There's the strong smell of hickory smoke from a row of well-used pits. There's the constant hum of traffic on the fairly busy roads. And there are the reminders of pain everywhere: bouquets of felt flower and bundles of balloons.
Will Pitts knows the pain well.
"Unless you feel it, you don't understand it," he said. "And to feel it time and time again, you never become numb to it."
Early Saturday, Pitts lost another friend to another shooting in the area. Police said they found two men shot near the nearby Dino's Food Mart: One should survive, but the other — Marvin McAtee — did not.
"He will live on through many," Pitt's, his friend, said Sunday afternoon. "The spirit, you know, is sometimes greater than the flesh."

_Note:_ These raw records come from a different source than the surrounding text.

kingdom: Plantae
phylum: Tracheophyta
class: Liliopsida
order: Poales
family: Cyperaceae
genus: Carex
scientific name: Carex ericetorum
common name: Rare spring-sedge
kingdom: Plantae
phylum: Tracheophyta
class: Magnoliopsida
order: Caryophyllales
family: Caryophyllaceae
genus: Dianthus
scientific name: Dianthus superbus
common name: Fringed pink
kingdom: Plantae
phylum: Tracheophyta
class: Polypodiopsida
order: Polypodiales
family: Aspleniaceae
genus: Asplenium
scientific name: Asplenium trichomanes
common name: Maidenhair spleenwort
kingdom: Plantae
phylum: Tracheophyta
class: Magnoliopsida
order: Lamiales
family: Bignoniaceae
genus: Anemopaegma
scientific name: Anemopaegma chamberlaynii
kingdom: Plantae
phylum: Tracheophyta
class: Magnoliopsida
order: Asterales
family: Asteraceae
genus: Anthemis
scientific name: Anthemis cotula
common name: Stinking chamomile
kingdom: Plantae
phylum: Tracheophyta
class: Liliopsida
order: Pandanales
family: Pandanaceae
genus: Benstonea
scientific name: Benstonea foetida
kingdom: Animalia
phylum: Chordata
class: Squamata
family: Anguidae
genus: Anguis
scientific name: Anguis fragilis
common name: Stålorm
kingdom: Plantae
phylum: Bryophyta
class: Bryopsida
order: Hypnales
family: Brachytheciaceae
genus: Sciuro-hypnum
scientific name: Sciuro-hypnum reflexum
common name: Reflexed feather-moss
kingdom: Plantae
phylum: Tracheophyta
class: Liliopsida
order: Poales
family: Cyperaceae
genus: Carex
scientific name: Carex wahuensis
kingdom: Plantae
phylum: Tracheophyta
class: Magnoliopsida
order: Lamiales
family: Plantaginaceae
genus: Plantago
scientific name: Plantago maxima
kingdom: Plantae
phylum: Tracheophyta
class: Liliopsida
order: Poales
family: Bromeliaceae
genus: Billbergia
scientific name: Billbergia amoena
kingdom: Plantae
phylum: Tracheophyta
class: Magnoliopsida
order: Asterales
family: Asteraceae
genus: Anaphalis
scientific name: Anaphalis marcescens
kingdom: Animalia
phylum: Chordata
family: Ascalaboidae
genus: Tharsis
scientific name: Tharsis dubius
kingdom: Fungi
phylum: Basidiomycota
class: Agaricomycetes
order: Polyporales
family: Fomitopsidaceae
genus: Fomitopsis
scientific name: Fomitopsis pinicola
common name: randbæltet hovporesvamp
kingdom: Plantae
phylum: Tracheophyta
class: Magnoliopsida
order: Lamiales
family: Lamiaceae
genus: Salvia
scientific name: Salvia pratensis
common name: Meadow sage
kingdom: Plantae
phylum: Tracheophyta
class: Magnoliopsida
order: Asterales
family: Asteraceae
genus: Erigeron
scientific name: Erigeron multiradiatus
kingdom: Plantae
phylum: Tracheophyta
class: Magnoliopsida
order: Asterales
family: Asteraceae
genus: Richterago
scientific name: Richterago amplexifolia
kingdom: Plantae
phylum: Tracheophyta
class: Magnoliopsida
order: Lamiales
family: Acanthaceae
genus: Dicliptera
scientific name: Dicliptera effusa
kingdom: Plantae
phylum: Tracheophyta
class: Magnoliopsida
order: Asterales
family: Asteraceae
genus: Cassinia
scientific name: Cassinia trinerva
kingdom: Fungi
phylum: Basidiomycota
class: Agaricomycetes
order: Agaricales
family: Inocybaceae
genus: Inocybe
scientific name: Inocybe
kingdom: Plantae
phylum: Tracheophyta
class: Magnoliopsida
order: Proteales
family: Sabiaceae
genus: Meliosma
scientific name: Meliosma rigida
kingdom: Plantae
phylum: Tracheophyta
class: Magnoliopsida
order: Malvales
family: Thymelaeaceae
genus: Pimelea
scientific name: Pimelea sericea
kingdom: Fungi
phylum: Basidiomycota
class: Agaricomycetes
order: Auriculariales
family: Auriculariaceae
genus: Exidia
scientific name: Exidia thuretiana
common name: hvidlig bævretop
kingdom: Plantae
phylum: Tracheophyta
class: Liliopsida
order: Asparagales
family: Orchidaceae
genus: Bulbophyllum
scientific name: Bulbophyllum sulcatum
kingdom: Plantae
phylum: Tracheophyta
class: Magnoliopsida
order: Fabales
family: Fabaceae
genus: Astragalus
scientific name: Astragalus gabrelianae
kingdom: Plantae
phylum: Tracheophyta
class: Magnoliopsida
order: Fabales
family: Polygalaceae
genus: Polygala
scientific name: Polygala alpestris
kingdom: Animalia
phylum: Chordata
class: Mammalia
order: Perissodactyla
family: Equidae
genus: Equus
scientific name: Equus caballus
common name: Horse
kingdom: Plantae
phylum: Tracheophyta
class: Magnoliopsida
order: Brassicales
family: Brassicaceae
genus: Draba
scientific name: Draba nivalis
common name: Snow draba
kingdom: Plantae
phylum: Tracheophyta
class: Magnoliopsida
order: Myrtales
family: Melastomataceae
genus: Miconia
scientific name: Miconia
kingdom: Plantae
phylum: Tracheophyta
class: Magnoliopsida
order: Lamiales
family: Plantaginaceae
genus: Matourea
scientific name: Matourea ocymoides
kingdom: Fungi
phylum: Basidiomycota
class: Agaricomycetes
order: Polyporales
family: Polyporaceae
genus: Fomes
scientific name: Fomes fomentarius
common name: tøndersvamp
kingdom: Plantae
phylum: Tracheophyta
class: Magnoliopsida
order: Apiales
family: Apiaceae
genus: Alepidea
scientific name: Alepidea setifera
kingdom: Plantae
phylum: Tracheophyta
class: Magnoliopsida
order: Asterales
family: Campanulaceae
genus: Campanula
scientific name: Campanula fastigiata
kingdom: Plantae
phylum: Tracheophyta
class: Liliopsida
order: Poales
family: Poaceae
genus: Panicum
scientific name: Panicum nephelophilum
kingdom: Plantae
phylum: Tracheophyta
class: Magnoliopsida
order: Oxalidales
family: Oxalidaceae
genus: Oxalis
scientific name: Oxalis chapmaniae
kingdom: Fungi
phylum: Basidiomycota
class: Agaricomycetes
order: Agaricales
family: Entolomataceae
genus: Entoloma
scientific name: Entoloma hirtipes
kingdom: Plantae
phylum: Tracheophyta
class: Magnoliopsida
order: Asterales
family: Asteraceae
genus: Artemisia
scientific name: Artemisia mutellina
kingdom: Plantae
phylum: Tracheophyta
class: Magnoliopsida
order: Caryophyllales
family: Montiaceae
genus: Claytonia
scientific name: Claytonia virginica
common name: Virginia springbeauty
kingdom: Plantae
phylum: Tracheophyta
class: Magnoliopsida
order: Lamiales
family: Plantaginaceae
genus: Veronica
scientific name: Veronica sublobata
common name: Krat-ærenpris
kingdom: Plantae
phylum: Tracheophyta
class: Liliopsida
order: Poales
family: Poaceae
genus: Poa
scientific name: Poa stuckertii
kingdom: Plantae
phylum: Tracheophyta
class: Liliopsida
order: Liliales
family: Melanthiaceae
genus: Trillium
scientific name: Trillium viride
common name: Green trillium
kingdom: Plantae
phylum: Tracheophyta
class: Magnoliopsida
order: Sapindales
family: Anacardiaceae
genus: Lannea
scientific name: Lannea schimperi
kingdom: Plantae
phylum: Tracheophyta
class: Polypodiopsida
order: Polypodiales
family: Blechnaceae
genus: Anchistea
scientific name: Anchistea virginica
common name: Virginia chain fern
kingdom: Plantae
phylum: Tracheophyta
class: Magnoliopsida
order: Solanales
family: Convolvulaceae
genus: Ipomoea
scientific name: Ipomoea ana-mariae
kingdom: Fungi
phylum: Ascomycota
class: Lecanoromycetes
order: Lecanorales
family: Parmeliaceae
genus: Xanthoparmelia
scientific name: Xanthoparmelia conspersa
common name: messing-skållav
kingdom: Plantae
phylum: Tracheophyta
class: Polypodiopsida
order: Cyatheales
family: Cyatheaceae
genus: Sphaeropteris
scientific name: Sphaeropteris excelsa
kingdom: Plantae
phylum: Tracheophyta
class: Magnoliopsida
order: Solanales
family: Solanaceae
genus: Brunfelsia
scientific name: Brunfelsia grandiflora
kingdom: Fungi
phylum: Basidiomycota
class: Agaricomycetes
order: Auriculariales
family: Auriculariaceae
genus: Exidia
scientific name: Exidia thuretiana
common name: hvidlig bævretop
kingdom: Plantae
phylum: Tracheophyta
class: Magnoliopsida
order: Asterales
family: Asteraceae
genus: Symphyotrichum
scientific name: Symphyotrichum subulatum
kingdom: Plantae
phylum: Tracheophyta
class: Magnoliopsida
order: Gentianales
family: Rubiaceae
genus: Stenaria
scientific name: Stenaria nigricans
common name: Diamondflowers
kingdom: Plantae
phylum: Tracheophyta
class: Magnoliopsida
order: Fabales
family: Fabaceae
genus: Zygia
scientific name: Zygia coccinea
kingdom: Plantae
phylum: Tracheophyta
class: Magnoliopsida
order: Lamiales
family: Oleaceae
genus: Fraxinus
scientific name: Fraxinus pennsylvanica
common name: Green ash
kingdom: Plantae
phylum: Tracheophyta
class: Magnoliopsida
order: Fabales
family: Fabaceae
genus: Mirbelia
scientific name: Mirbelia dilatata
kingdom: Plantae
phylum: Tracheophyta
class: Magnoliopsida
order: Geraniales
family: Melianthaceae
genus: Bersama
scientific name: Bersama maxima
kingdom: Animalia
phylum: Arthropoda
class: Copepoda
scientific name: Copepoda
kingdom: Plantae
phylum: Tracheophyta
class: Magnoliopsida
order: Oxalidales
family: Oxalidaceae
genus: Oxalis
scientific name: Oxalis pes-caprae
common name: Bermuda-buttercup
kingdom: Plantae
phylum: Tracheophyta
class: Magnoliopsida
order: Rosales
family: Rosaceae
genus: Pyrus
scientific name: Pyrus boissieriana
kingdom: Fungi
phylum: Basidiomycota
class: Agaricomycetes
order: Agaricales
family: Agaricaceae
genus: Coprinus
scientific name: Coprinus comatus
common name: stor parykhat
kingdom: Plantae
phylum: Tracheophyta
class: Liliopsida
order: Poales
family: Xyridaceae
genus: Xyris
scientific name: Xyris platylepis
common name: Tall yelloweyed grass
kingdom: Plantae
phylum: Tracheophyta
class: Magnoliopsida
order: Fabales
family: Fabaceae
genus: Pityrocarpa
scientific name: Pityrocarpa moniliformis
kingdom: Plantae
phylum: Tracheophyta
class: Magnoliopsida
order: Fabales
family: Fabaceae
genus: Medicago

For Pitts, the pain is familiar because of what happened near the same intersection in June. Just feet from where Marvin McAtee died near the sidewalk of Dino's, his uncle, David McAtee, was shot and killed at his barbecue restaurant across the street. According to the state, McAtee was shot by the Kentucky National Guard when Louisville Metro Police officers and guardsmen tried to disperse a crowd at Dino's Food Mart. The state has said guardsmen were returning shots fired by McAtee, but family members dispute that.
It was Marvin McAtee who tried to keep his uncle's barbecue restaurant going and family together after the loss.
"All I can do is hope and pray that I raise my kids and grandkids right, and they look at me as a leader," he said in an interview with WDRB News after the killing of his uncle.
Now, with Marvin McAtee gone too, Pitts said it's time for change.
"The strategies that LMPD and everybody got in place obviously don't work or we wouldn't be sitting here talking about the largest amount of murders in Louisville, Kentucky, history," he said.
As the city tries to close Dino's after a history of problems, Pitts doesn't think shutting it down is the answer either. He said a bigger solution is needed to cure the familiar pain.
"Enough is enough," he said deliberately. "We've got to look within ourselves and say, 'We're harming ourselves. There's no way we can grow and take it to the next level if we're killing ourselves off too.'"
LMPD has not released any information about a possible motive or suspects related to the latest shooting. Pitts wants anyone with any information about this homicide or others to come forward.